___ GIVEN ENTRIES

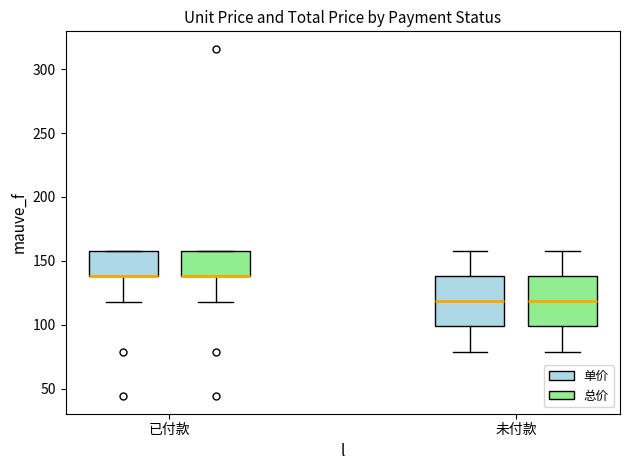

Reading left to right, transcribe this box plot: for each box, give where its median line is, the range the box spans, and where its two whiskers end, as read against the y-axis. The values are not printed on the chart, so give them approximately, as read against the axis.

已付款 (单价): median 140 (drawn on the box's lower edge), box 140 to 160, whiskers 120 to 160
已付款 (总价): median 140 (drawn on the box's lower edge), box 140 to 160, whiskers 120 to 160
未付款 (单价): median 120, box 100 to 140, whiskers 80 to 160
未付款 (总价): median 120, box 100 to 140, whiskers 80 to 160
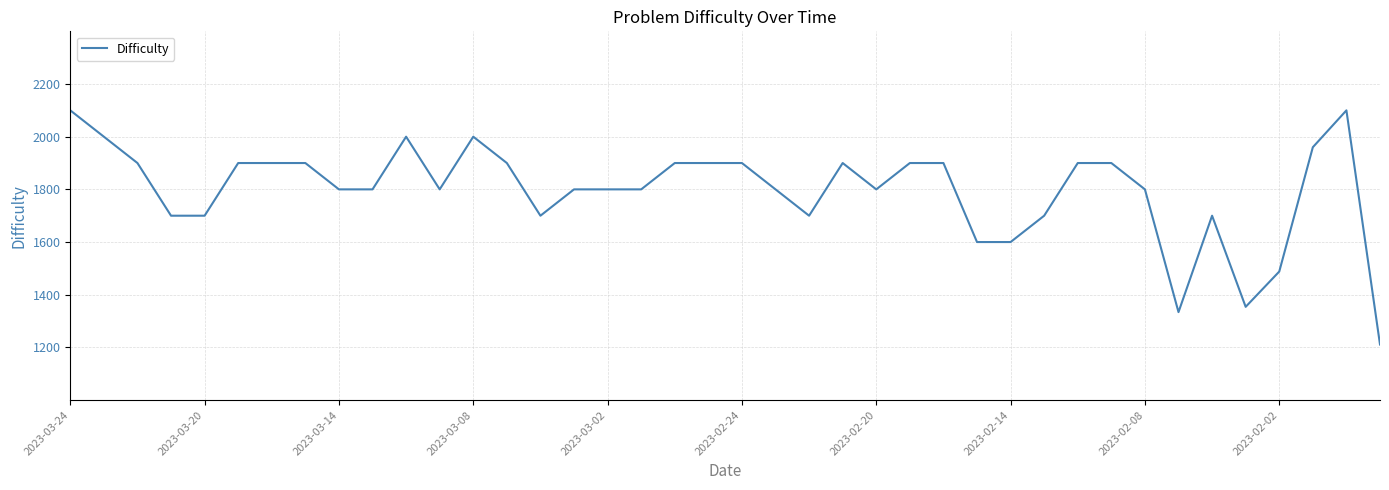

What is the difference between the maximum and minimum values?

889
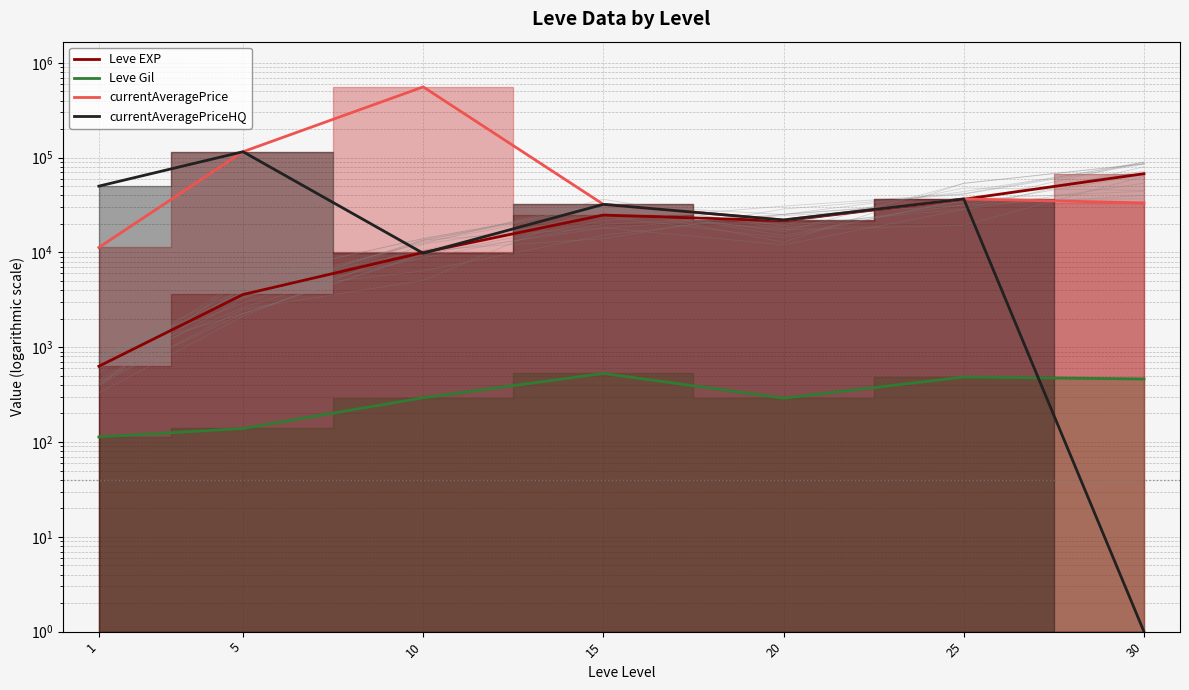

Is the value of Leve Gil at 10 greater than the value of currentAveragePrice at 30?

No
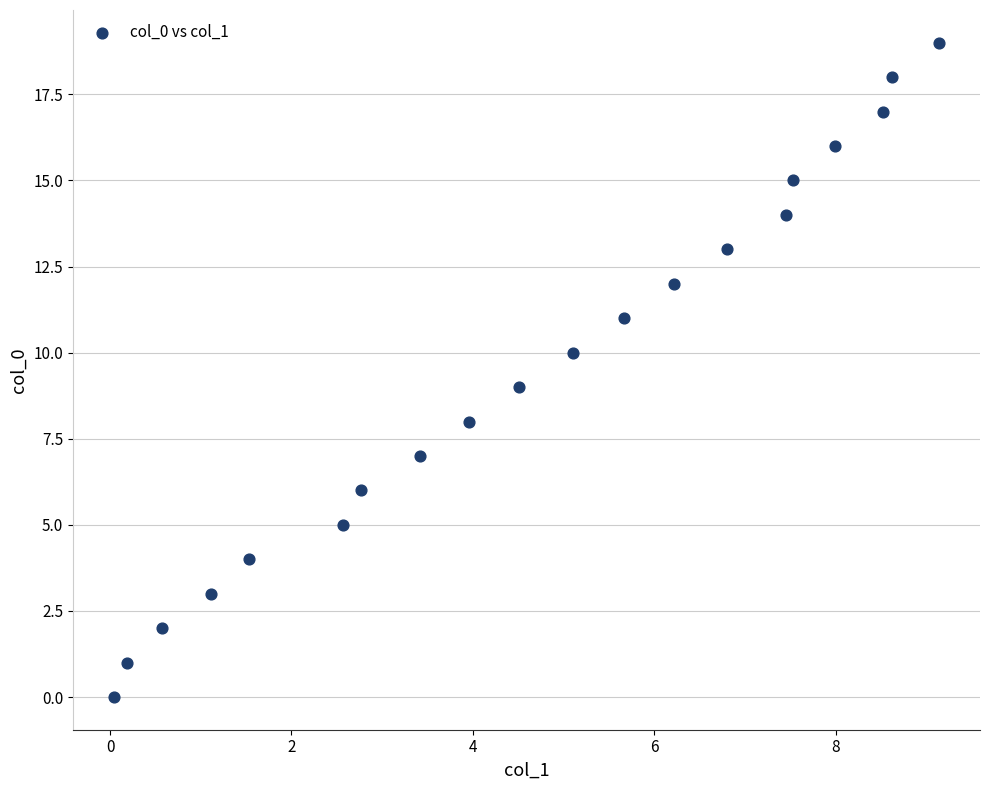

What is the range of Y values (max minus min)?

19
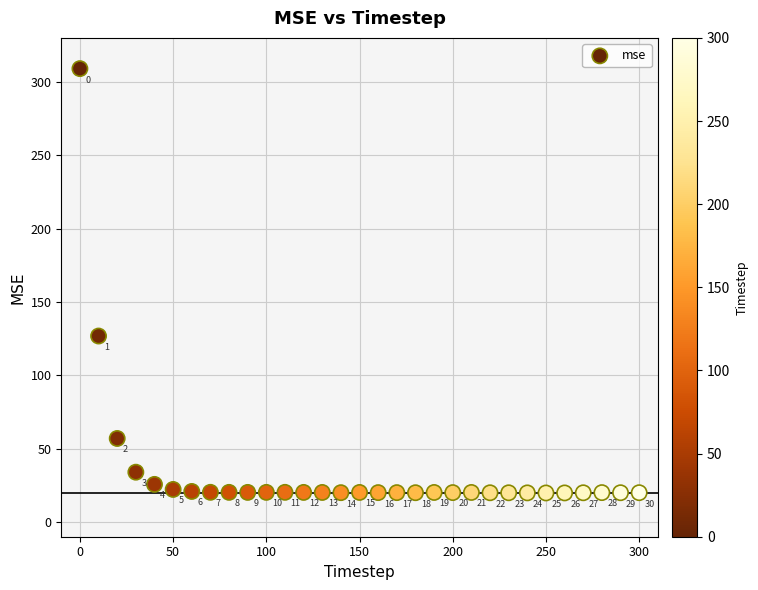

What is the range of X values (max minus min)?

300.0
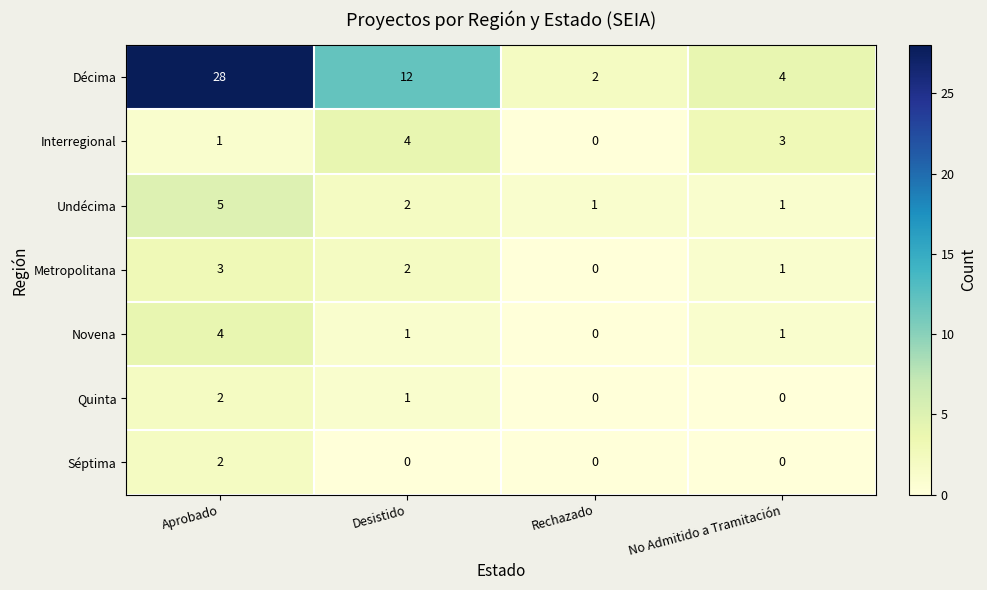

What is the maximum value shown in the chart?

28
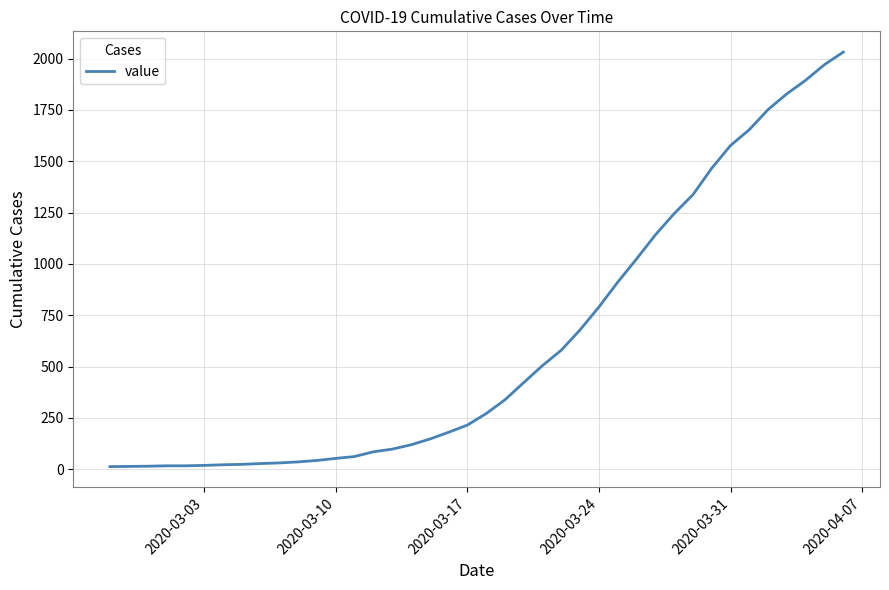

What is the difference between the maximum and minimum values?

2019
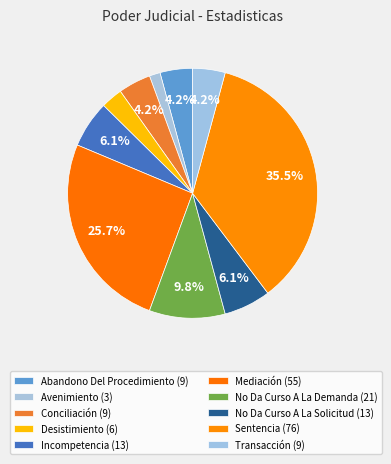

Count the number of slices in the pie.

10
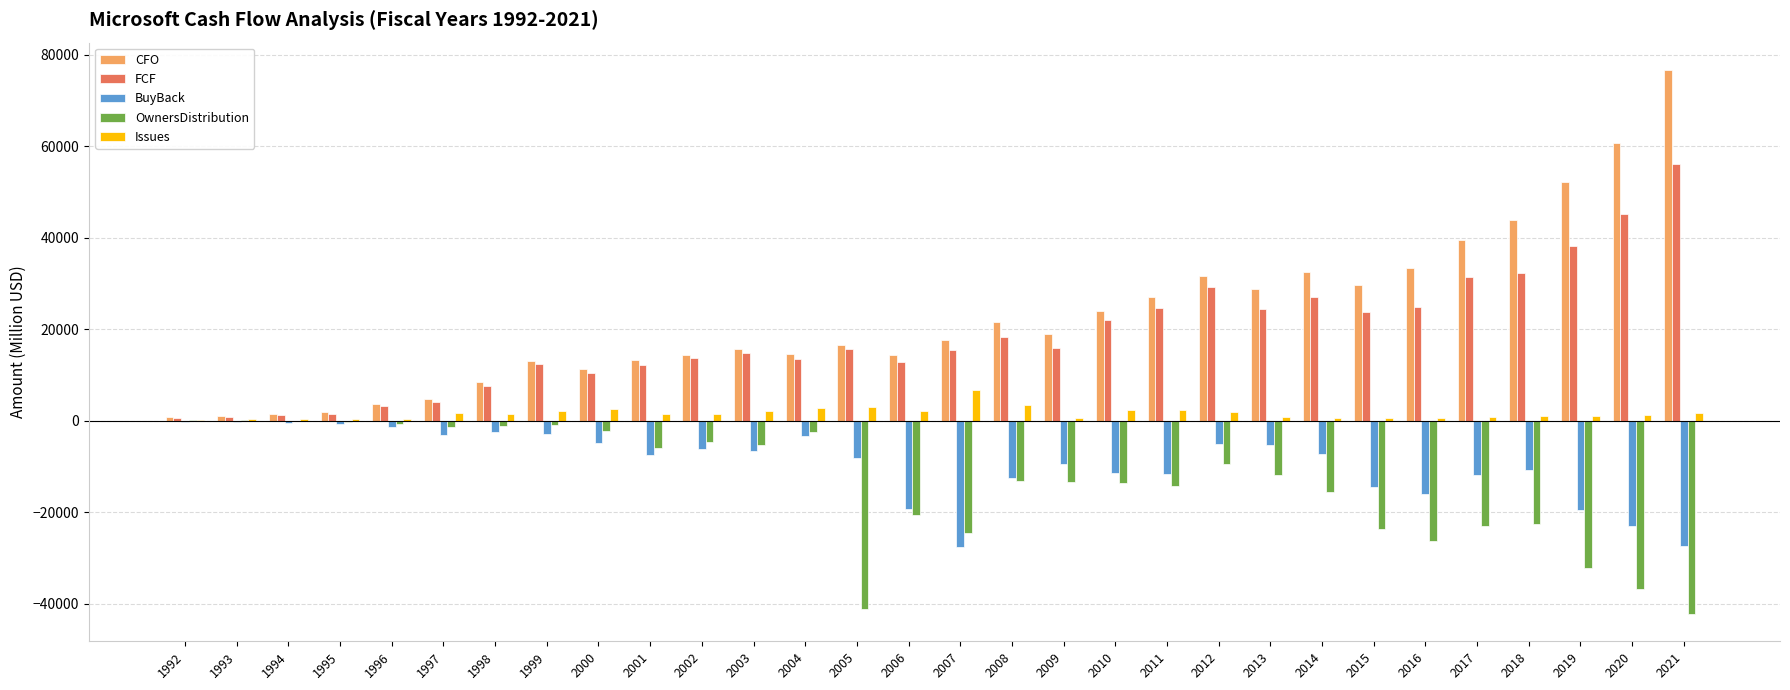

What is the sum of all FCF values?

554918.4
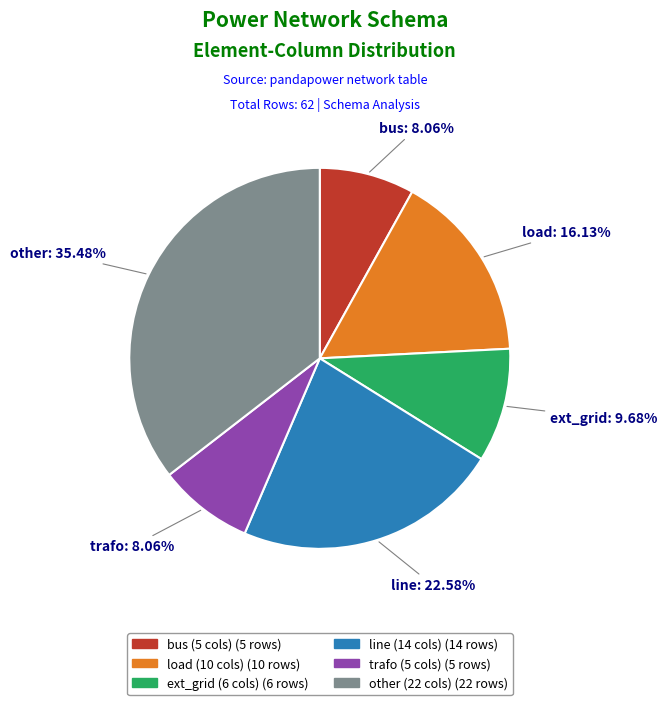

To the nearest percent, what percentage of the pie is ext_grid?

10%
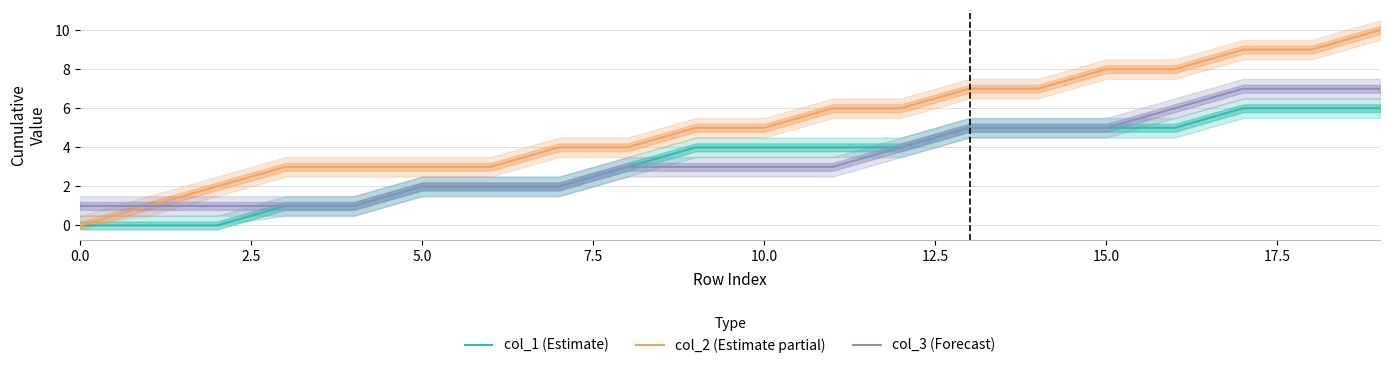

The value of col_3 (Forecast) at 16 is 8. True or false?

False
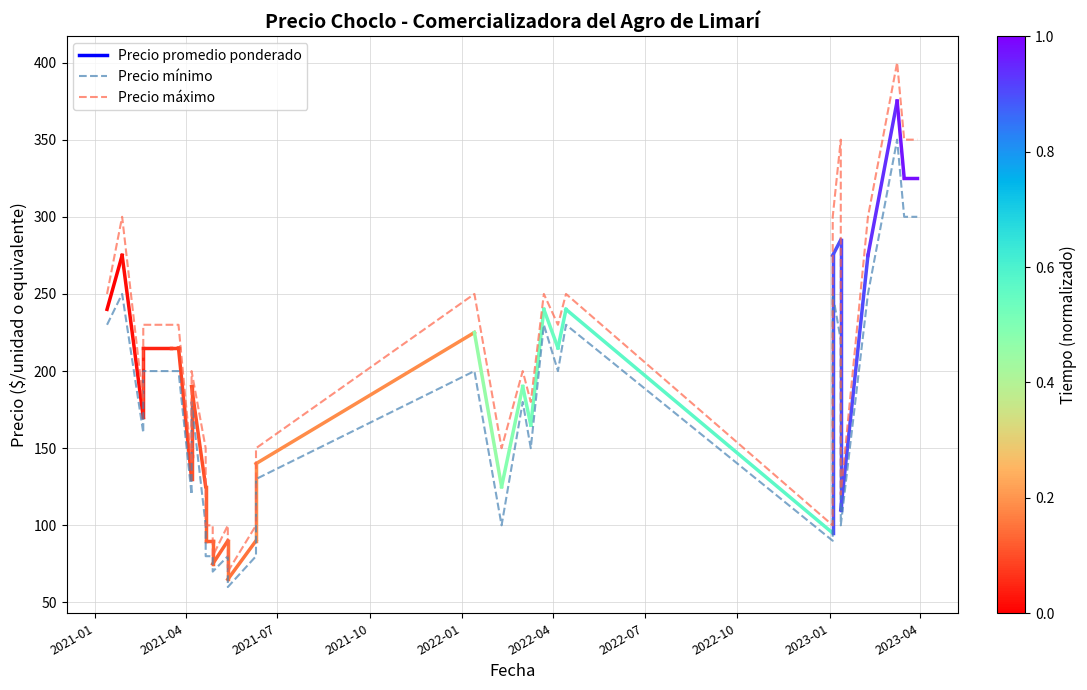

At how many categories does at least one series exceed 199?

17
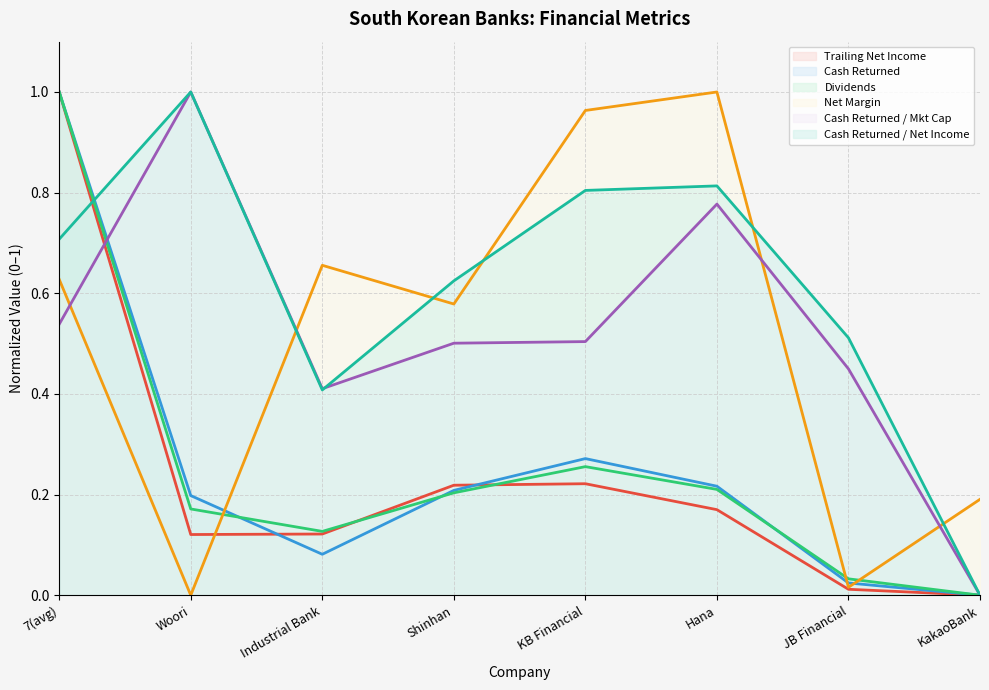

Reading right to left, transcribe all the data shown in this chart.

trailing_net_income: KakaoBank=0.0	JB Financial=0.0	Hana=0.2	KB Financial=0.2	Shinhan=0.2	Industrial Bank=0.1	Woori=0.1	7(avg)=1.0
net_margin: KakaoBank=0.2	JB Financial=0.0	Hana=1.0	KB Financial=1.0	Shinhan=0.6	Industrial Bank=0.7	Woori=0.0	7(avg)=0.6
cash_returned: KakaoBank=0.0	JB Financial=0.0	Hana=0.2	KB Financial=0.3	Shinhan=0.2	Industrial Bank=0.1	Woori=0.2	7(avg)=1.0
dividends: KakaoBank=0.0	JB Financial=0.0	Hana=0.2	KB Financial=0.3	Shinhan=0.2	Industrial Bank=0.1	Woori=0.2	7(avg)=1.0
cash_returned_market_cap: KakaoBank=0.0	JB Financial=0.4	Hana=0.8	KB Financial=0.5	Shinhan=0.5	Industrial Bank=0.4	Woori=1.0	7(avg)=0.5
cash_returned_net_income: KakaoBank=0.0	JB Financial=0.5	Hana=0.8	KB Financial=0.8	Shinhan=0.6	Industrial Bank=0.4	Woori=1.0	7(avg)=0.7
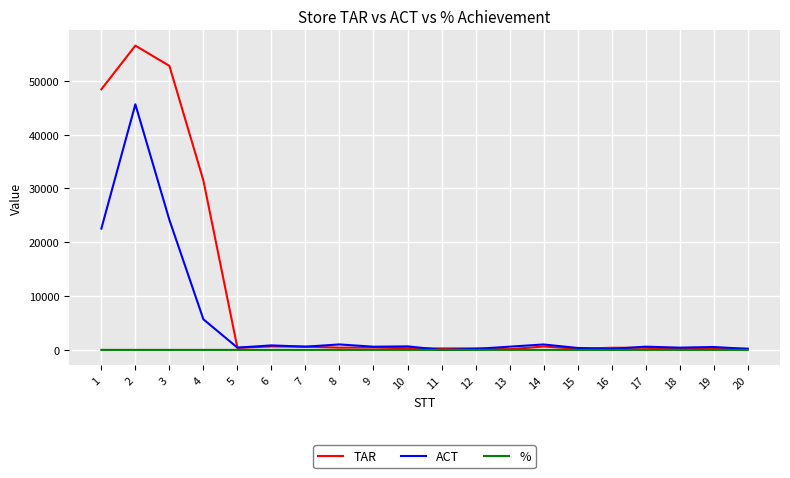

How many values in the ACT series are below 598?

10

______

WORK ORDER → Recast every line of the rows above as a Markdown table with the columns No. and Line, numbering the lines in order. Skip blank lines and leave the pictures out.

ANSWER BOX →
| No. | Line |
|---|---|
| 1 | Reading left to right, transcribe this box plot: for each box, give where its median line is, the range the box spans, and where its two whiskers end, as read against the y-axis. The values are not printed on the chart, so give them approximately, as read against the axis. |
| 2 | 已付款 (单价): median 140 (drawn on the box's lower edge), box 140 to 160, whiskers 120 to 160 |
| 3 | 已付款 (总价): median 140 (drawn on the box's lower edge), box 140 to 160, whiskers 120 to 160 |
| 4 | 未付款 (单价): median 120, box 100 to 140, whiskers 80 to 160 |
| 5 | 未付款 (总价): median 120, box 100 to 140, whiskers 80 to 160 |
| 6 | What is the difference between the maximum and minimum values? |
| 7 | 889 |
| 8 | Is the value of Leve Gil at 10 greater than the value of currentAveragePrice at 30? |
| 9 | No |
| 10 | What is the range of Y values (max minus min)? |
| 11 | 19 |
| 12 | What is the range of X values (max minus min)? |
| 13 | 300.0 |
| 14 | What is the maximum value shown in the chart? |
| 15 | 28 |
| 16 | What is the difference between the maximum and minimum values? |
| 17 | 2019 |
| 18 | Count the number of slices in the pie. |
| 19 | 10 |
| 20 | What is the sum of all FCF values? |
| 21 | 554918.4 |
| 22 | To the nearest percent, what percentage of the pie is ext_grid? |
| 23 | 10% |
| 24 | The value of col_3 (Forecast) at 16 is 8. True or false? |
| 25 | False |
| 26 | At how many categories does at least one series exceed 199? |
| 27 | 17 |
| 28 | Reading right to left, transcribe all the data shown in this chart. |
| 29 | trailing_net_income: KakaoBank=0.0	JB Financial=0.0	Hana=0.2	KB Financial=0.2	Shinhan=0.2	Industrial Bank=0.1	Woori=0.1	7(avg)=1.0 |
| 30 | net_margin: KakaoBank=0.2	JB Financial=0.0	Hana=1.0	KB Financial=1.0	Shinhan=0.6	Industrial Bank=0.7	Woori=0.0	7(avg)=0.6 |
| 31 | cash_returned: KakaoBank=0.0	JB Financial=0.0	Hana=0.2	KB Financial=0.3	Shinhan=0.2	Industrial Bank=0.1	Woori=0.2	7(avg)=1.0 |
| 32 | dividends: KakaoBank=0.0	JB Financial=0.0	Hana=0.2	KB Financial=0.3	Shinhan=0.2	Industrial Bank=0.1	Woori=0.2	7(avg)=1.0 |
| 33 | cash_returned_market_cap: KakaoBank=0.0	JB Financial=0.4	Hana=0.8	KB Financial=0.5	Shinhan=0.5	Industrial Bank=0.4	Woori=1.0	7(avg)=0.5 |
| 34 | cash_returned_net_income: KakaoBank=0.0	JB Financial=0.5	Hana=0.8	KB Financial=0.8	Shinhan=0.6	Industrial Bank=0.4	Woori=1.0	7(avg)=0.7 |
| 35 | How many values in the ACT series are below 598? |
| 36 | 10 |